Vragen van het lid Kuik (CDA) aan de Minister voor Medische Zorg en de Staatssecretaris
van Volksgezondheid, Welzijn en Sport over de normalisering van gebruik van lachgas
voor recreatieve doeleinden (ingezonden 21 december 2017).
Antwoord van Minister Bruins (Medische Zorg) mede namens de Staatssecretaris van Volksgezondheid,
Welzijn en Sport (ontvangen 18 januari 2018).
Vraag 1
Heeft u kennisgenomen van het artikel naar aanleiding van het rapport van het Trimbos-instituut?1
Vraag 2, 3, 4
Hoe beoordeelt u dat lachgas een vrolijk onschuldig imago heeft onder jongeren en
dat het zo makkelijk verkrijgbaar is?
Deelt u de mening dat het van belang is dat jongeren een reëel beeld hebben van lachgas
en de risico’s bij gebruik, en dat de normalisering van het gebruik onder jongeren
moet worden tegengegaan?
Zo ja, bent u van plan een voorlichtingscampagne (bijv. via scholen en sociale media)
op te zetten om jongeren bewust te maken van de risico’s?
Antwoord 2, 3, 4
Uit het onderzoek van het Trimbos-instituut en Bonger Instituut dat ik in december
aan uw Kamer zond, blijkt dat het gebruik van lachgas zich concentreert onder jongeren
en jongvolwassenen.
Voor de meesten is het gebruik tijdelijk en incidenteel van aard en beperkt het zich
tot één of enkele ballonnen met lachgas per gelegenheid. Maar er zijn ook personen
en groepen die vaak en/of veel lachgas gebruiken. Ook onder de jonge gebruikers. Het
risico op ernstige acute incidenten lijkt, op basis van gebruikerservaringen onder
uitgaanders, gering aldus de genoemde insituten. Maar een deel van de gebruikers rapporteert
wel degelijk negatieve effecten.
Lachgas heeft bij veel jongeren een positief, onschuldig imago. Hoewel uit het onderzoek
niet duidelijk wordt of het gebruik een opmaat is voor het gebruik van andere middelen,
vind ik het belangrijk dat op een aantal punten actie wordt ondernomen.

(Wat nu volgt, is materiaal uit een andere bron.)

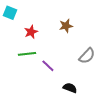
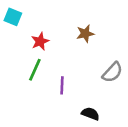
green line: (27, 54) -> (35, 70), turned -60
purple line: (48, 66) -> (62, 85), turned 48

Ik heb het Trimbos-instituut gevraagd lachgas als specifiek thema mee te nemen in
hun huidige preventie-aanbod aan scholen, ouders en uitgaanders. Dit zal deels via
inzet van sociale media verlopen. Ook gaan zij aan de slag om lokale gezondheidsprofessionals
en handhavers te informeren en hen handvatten te bieden voor preventie. Daarnaast
ben ik in gesprek met verkopers van lachgaspatronen in de detail- en groothandel,
om te zien of we tot vrijwillige beperkende maatregelen kunnen komen. Mijn hoop is
dat dit de gemakkelijke beschikbaarheid reduceert.
Vraag 5
Heeft u een algemeen beeld van hoe groot het deel is van de totale verkochte producten
die gebruikt worden voor recreatief gebruik?
Antwoord 5
Nee dit is mij niet bekend.
Vraag 6, 7
Vindt u dat detail- en groothandels een eigen verantwoordelijkheid hebben die niet
vrijblijvend mag zijn als het gaat om lachgas verkoop ten opzichte van jongeren? Bent
u bereid om eventueel meer dwingende maatregelen te nemen als uw aangekondigde gesprek
met detail- en groothandels om te komen tot afspraken over vrijwillige beperkende
maatregelen, niet tot het gewenste effect leidt? Zo nee, waarom niet?2
Bent u bereid om de online verkoop van lachgas voor recreatief gebruik tegen te gaan
of minder makkelijk te maken, ook gezien het feit dat van online alcoholverkoop bekend
is dat er vrijwel niet op de leeftijdsgrens gehandhaafd wordt?
Antwoord 6, 7
Op dit moment ben ik in gesprek met verkopers van lachgaspatronen in de detail- en
groothandel, om te zien of we tot vrijwillige beperkende maatregelen kunnen komen.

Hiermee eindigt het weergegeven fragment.